Seranit Grup’un yeni yıl ile birlikte yeni ürün veya yeni yatırımları olacak mı?
2017 yılından önce bir yatırım planlamıyoruz. Önünüzdeki yıl yeni portföy ve hedeflerimizle ilerleyip, biraz daha fizibilite çalışmalarımızı tamamlayıp, 2017 yılında bir yatırım düşünüyoruz.
Sektörün dış pazardaki payını arttırmak için neler yapılmalıdır?
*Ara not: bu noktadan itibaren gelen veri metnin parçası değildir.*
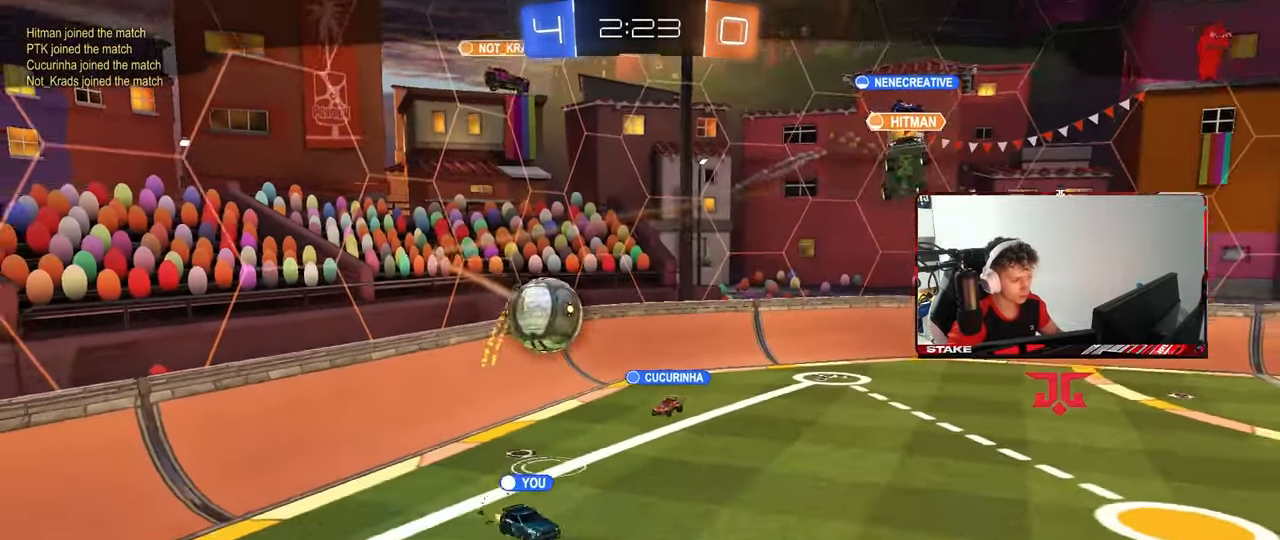
{"keys": [], "mouse": [], "mouse_move": "down", "events": []}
Dış pazarlarda rekabeti fiyatla değil kalite ile yapmalıyız. Fiyat ile rekabet ettiğiniz anda dışarıda zaten Çin ve Brezilya gibi devler var. Seramikte çok öndeler. ABD bile birçok ülkeden tedarik eder durumda. Biz Türk üreticiler olarak dış pazardaki payımızı kalite ile artırmalıyız.
Seramik sektörünü nasıl bir gelecek bekliyor?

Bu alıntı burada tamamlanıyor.